* [Opdracht] Schrijf de tekst over het bezwaar tegen de DNA-afname bij een veroordeelde verder vanaf de laatste zin.

[Documenttekst]

ECLI:NL:RBZWB:2023:754
Rechtbank Zeeland-West-Brabant
- Raadkamer
- Rechtspraak.nl
Bezwaar tegen DNA-afname en verwerking in het kader van de Wet DNA-onderzoek bij veroordeelden
In deze zaak heeft de rechtbank Zeeland-West-Brabant op 30 januari 2023 uitspraak gedaan over een bezwaarschrift van een veroordeelde tegen de afname en verwerking van zijn DNA-profiel. De veroordeelde, geboren in 1963, had eerder een voorwaardelijke taakstraf opgelegd gekregen voor een overtreding van de Opiumwet. Het bezwaarschrift was op 30 september 2022 ingediend en de behandeling vond plaats in besloten raadkamer op 17 januari 2023. De veroordeelde was niet verschenen, maar zijn advocaat, mr. S.P.H. Brinkman, was wel aanwezig.
De veroordeelde stelde dat de afname van zijn DNA-profiel niet van betekenis zou zijn voor de opsporing en vervolging van strafbare feiten, gezien de aard van het misdrijf en de omstandigheden waaronder het gepleegd was. De verdediging voerde aan dat de veroordeelde niet eerder voor strafbare feiten was veroordeeld en dat er geen recidivegevaar was. Het Openbaar Ministerie daarentegen betoogde dat er een wettelijke grondslag was voor de afname van het DNA-materiaal, aangezien overtredingen van de Opiumwet doorgaans misdrijven zijn die door middel van DNA-onderzoek worden opgelost.

[/Documenttekst]
[Aangeleverde gegevens]

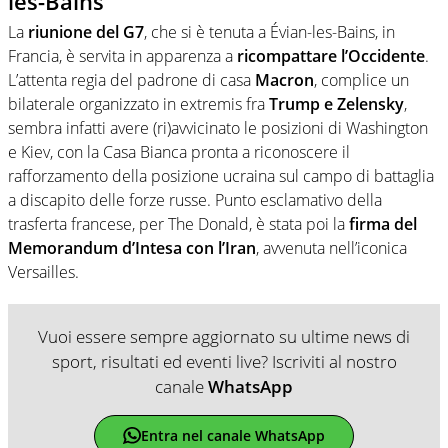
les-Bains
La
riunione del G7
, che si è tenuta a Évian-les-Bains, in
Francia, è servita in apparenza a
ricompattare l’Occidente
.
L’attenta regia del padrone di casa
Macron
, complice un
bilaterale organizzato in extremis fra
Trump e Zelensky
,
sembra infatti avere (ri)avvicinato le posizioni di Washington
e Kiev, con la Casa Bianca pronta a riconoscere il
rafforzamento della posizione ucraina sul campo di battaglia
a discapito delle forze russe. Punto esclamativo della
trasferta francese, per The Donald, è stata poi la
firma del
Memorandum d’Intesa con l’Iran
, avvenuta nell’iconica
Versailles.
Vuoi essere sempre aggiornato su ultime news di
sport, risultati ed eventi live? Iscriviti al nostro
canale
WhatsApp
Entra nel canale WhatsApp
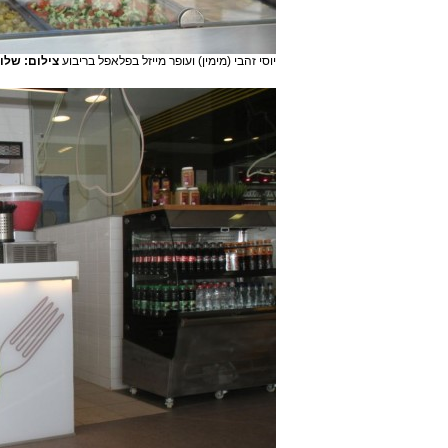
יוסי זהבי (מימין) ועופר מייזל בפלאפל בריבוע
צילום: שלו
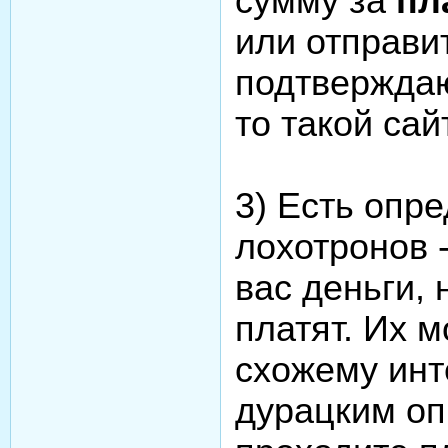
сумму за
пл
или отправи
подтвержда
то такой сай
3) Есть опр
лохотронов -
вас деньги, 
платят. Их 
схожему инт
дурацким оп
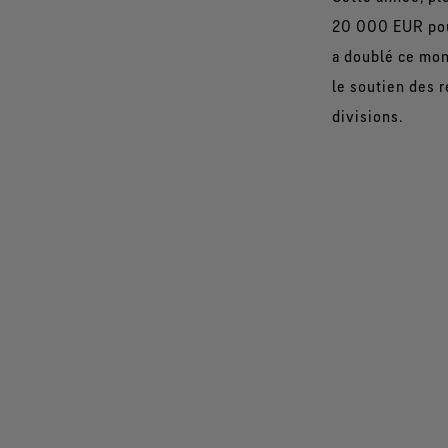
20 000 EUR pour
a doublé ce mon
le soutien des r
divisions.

[/Aangeleverde gegevens]

* [Antwoord]
De rechtbank oordeelde dat het bezwaar ongegrond was. Hoewel de rechtbank de atypische omstandigheden van het delict erkende, voldeed het misdrijf aan de vereisten voor DNA-afname volgens de Wet DNA. De rechtbank benadrukte dat de wet voorziet in de afname van DNA bij veroordeelden, tenzij er uitzonderlijke omstandigheden zijn die dit rechtvaardigen. De rechtbank concludeerde dat er geen dergelijke omstandigheden aanwezig waren en dat de afname van het DNA-profiel noodzakelijk was voor de opsporing van toekomstige strafbare feiten. De beslissing werd openbaar uitgesproken en er stonden geen rechtsmiddelen open tegen deze uitspraak.